Engineers Hijack Teleoperated Robot
Ilan Mester posted on May 11, 2015 |
Source: UW
A close up of the Raven II robot, which was used in the study. Source: UW

Is it possible to hack into remotely operated surgical robots? The answer, according to a group of engineers, might alarm you. The team successfully hijacked a state-of-the-art teleoperated robot with the purpose of testing how hackable the technology is.


Teleoperated robots (which, as the name suggests, can be operated remotely) are particularly useful in high-risk situations, such as fighting fires in chemical plants or rescuing earthquake victims. Researchers at the University of Washington (UW) say these robots will become increasingly popular over the next few years as the technology evolves. They are currently being used during surgeries, albeit through secure, hardwired connections. 

Using non-private networks 


However, these robots may one day be used to provide operations in remote areas, or even in battlefield situations. In these scenarios, using non-private networks may be the only option. The UW BioRobotics Lab recently published two papers in which it suggests that teleoperated robots can be highly susceptible to cyber attacks in these situations. The researchers say incorporating security measures is important.

“We want to make the next generation of telerobots resilient to some of the threats we’ve detected without putting an operator or patient or any other person in the physical world in danger,” said lead author Tamara Bonaci, an electrical engineering PhD student. 

Source: UW
Source: UW


For the study, Bonaci and her team summoned participants to use a teleoperated robot called Raven II. It was developed by UW for research purposes and is capable of moving rubber blocks between pegs on a pegboard. While the operators utilized the robot, the engineers attempted to hack into the system.  

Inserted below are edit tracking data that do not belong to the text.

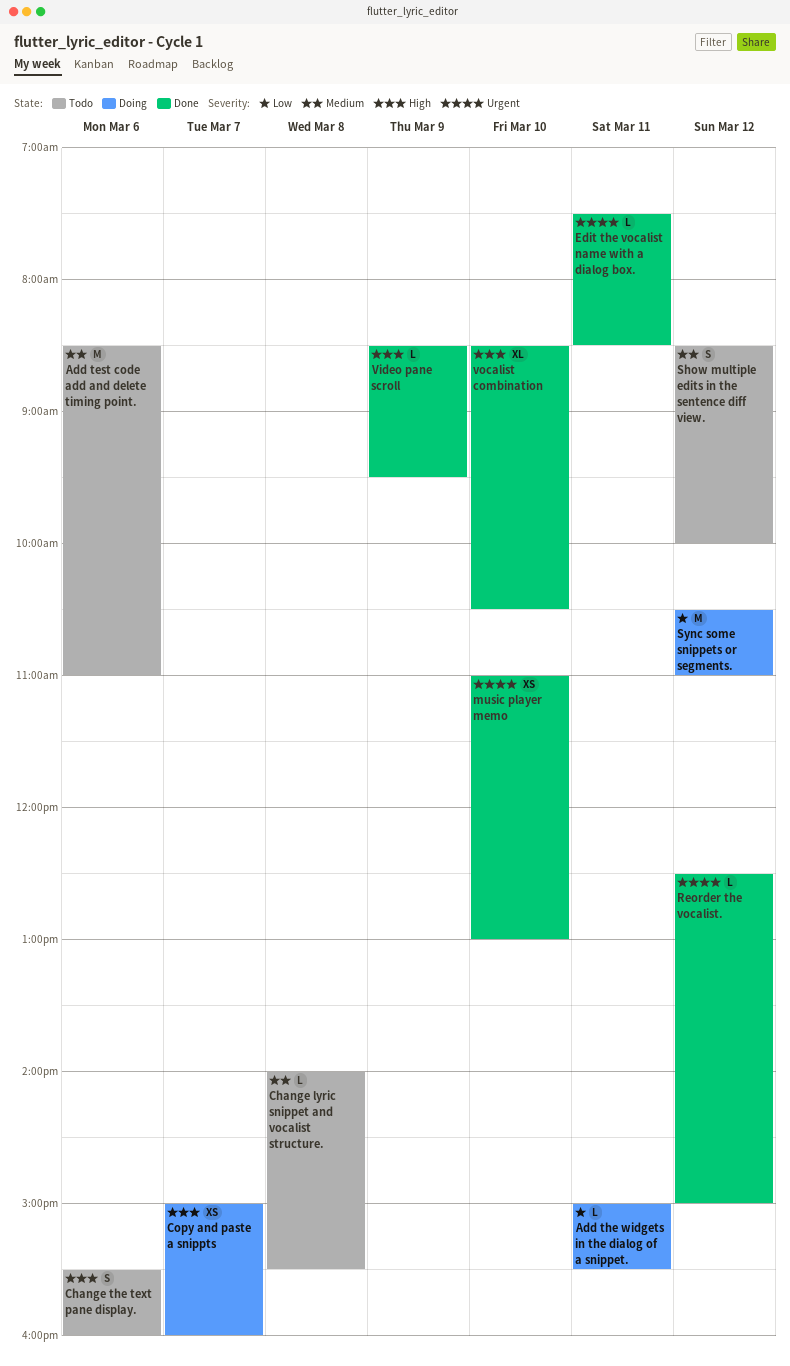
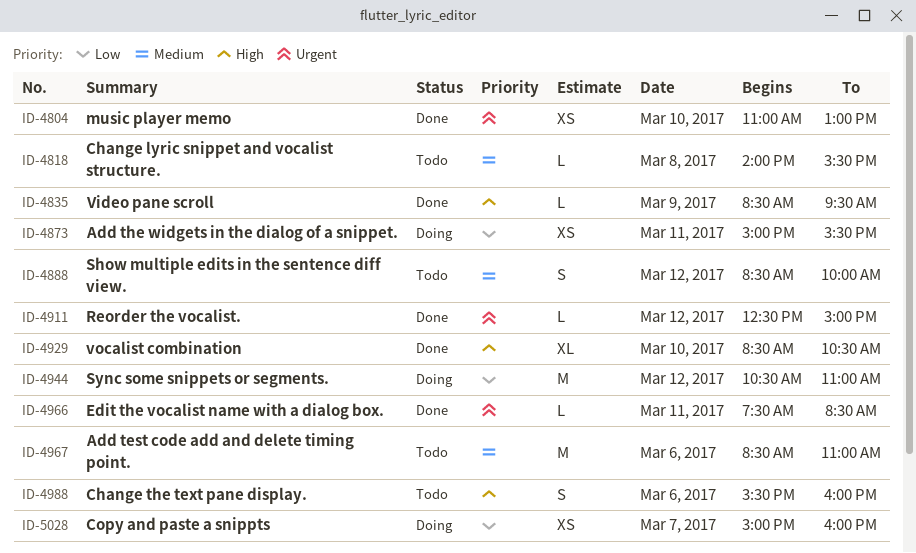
Add the widgets in the dialog of a snippet., estimate: L -> XS
Copy and paste a snippts, priority: High -> Low

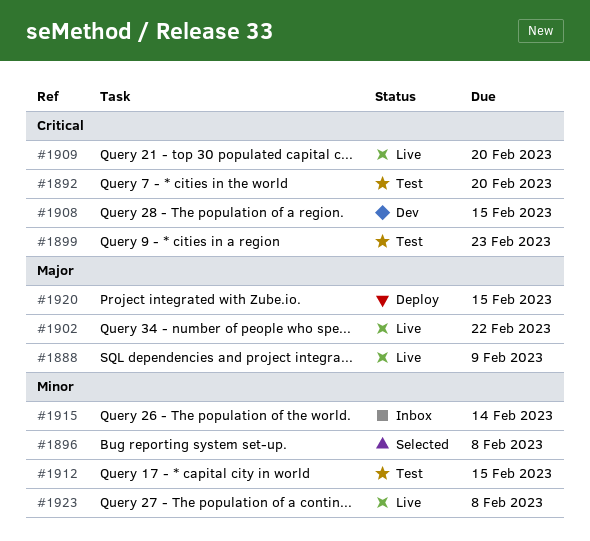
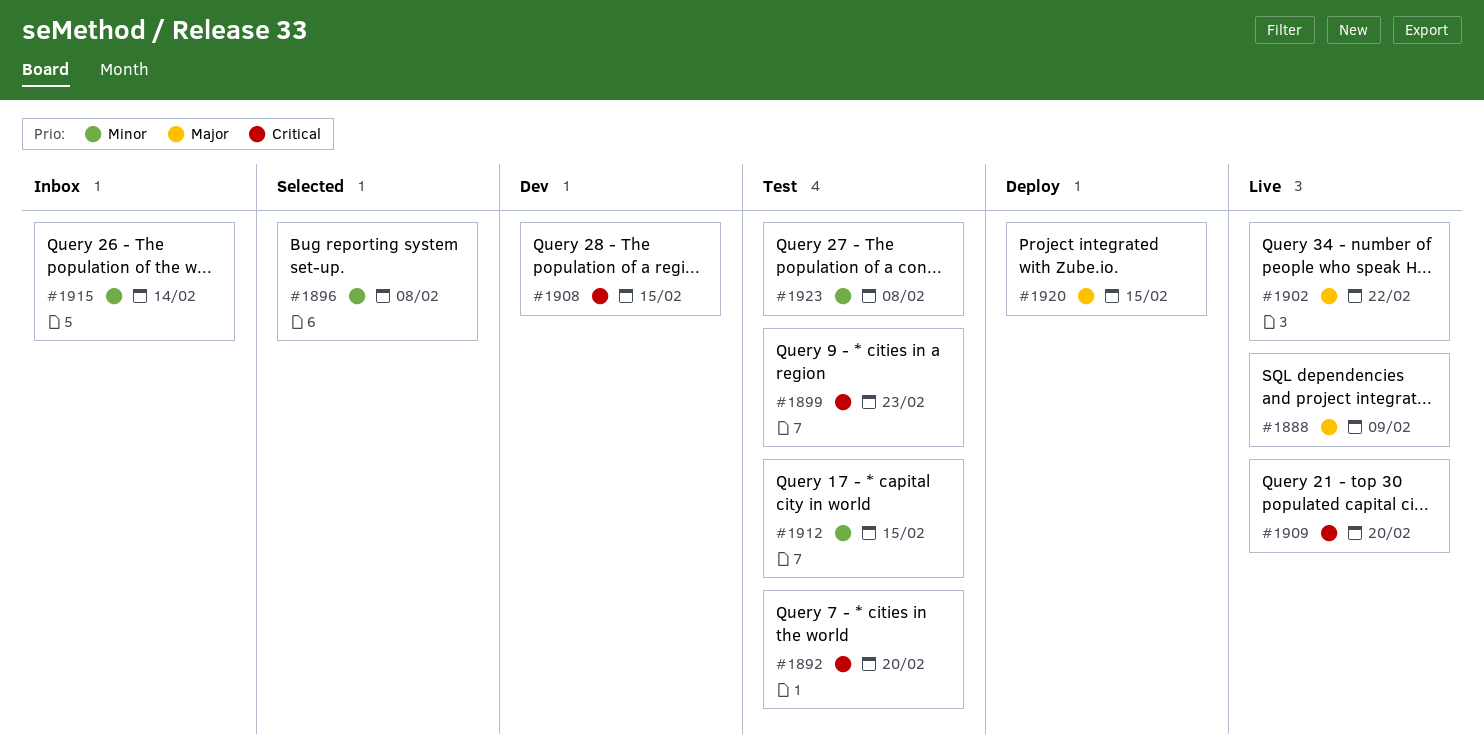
#1923, status: Live -> Test

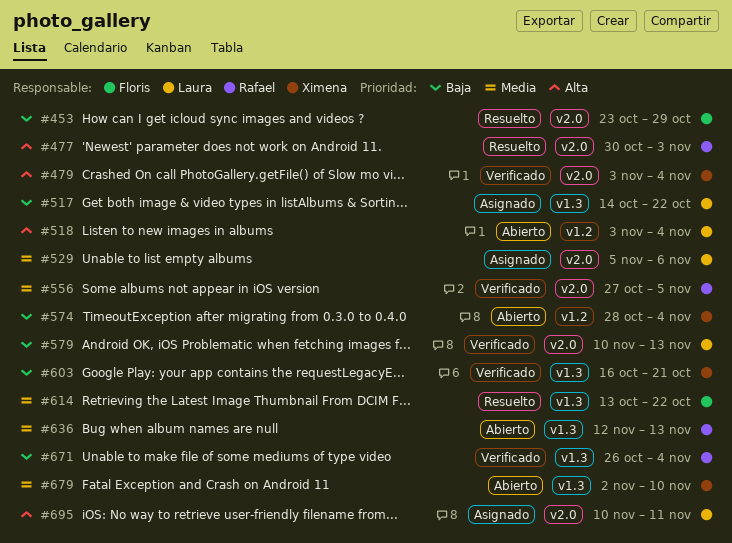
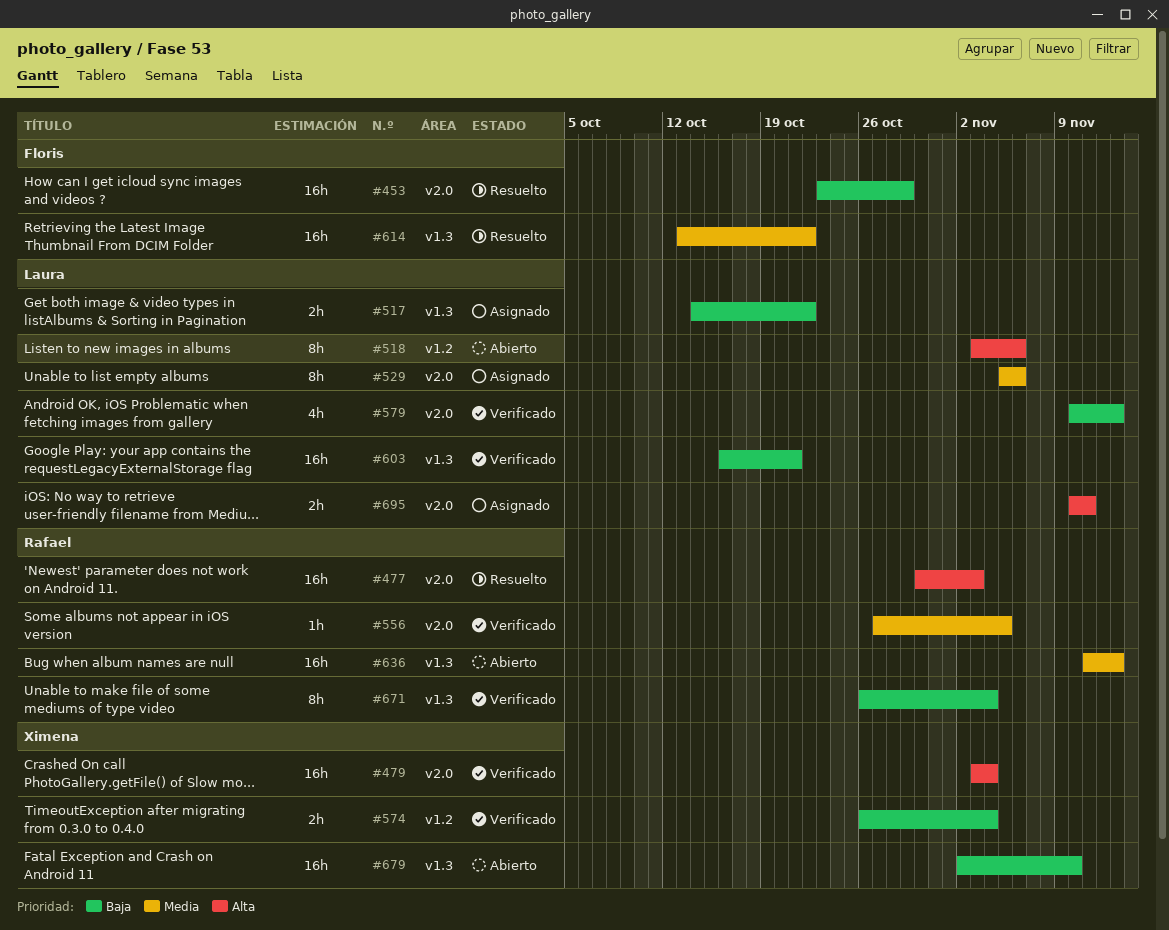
#518, due: Nov 4 -> Nov 6
#574, status: Abierto -> Verificado
#574, start: Oct 28 -> Oct 26
#603, owner: Ximena -> Laura
#636, start: Nov 12 -> Nov 11
#679, priority: Media -> Baja

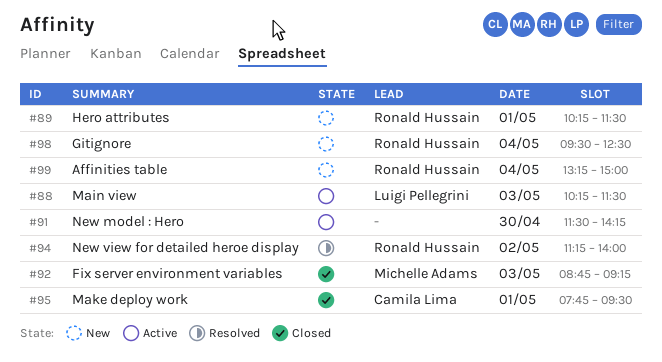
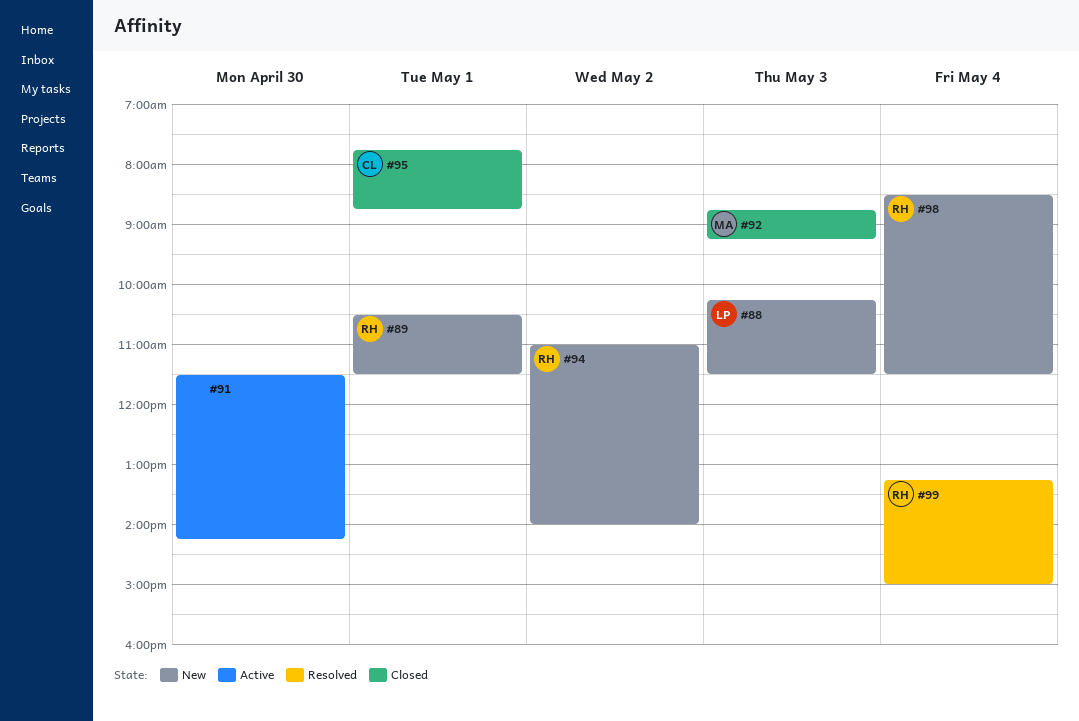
#88, status: Active -> New
#89, begins: 10:15 -> 10:30
#94, status: Resolved -> New
#94, begins: 11:15 -> 11:00
#95, ends: 09:30 -> 08:45
#98, begins: 09:30 -> 08:30
#98, ends: 12:30 -> 11:30
#99, status: New -> Resolved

 The team successfully disrupted a number of the robot’s functions and was able to override command inputs using “man- in- the- middle” attacks, which alter communication between the robot and the operator. The engineers also implemented denial-of-service attacks, which filled the system with useless data and caused the robot to become jerky. 


Compensating the disruptions 

Since the participants were simply moving the blocks, they were able to compensate for some of the disruptions. However, the researchers say they likely would not be able to compensate in situations in which precise movements are required (such as surgeries). 

Currently, FDA-approved surgical robots use custom-made communication channels that run on private networks. The UW researchers say it’s significantly trickier to hack into those kinds of systems. However, it’s important to start implementing security measures for situations where secure networks may not be available. 

Incorporating encrypted data packets 

“If there’s been a disaster, the network has probably been damaged too,” said Howard Chizeck, a UW professor of electrical engineering. “So you might have to fly a drone and put a router on it and send signals up to it. In an ideal world, you’d always have a private network and everything could be controlled, but that’s not always going to be the case. We need to design for and test additional security measures now, before the next generation of telerobots are deployed.” 

So how can engineers make these robots more secure? One option is to incorporate encrypted data packets. They would flow between the robot and the operator, boosting the security against cyber attacks. However, the robots would still be susceptible to denial-of-service attacks, which slow down the system with extraneous data. 

Utilizing Biometric signatures 

In response to this, UW engineers are developing a concept called “operator signatures,” which creates a one-of-a-kind biometric stamp for the machine’s user. It’s essentially a way of validating a surgeon’s identity based on his or her movements.

“Just as everyone signs something a little bit differently and you can identify people from the way they write different letters, different surgeons move the robotic system differently,” Chizeck explained. “This would allow us to detect and raise the alarm if all of a sudden someone who doesn’t seem to be operator A is maliciously controlling or interfering with the procedure.”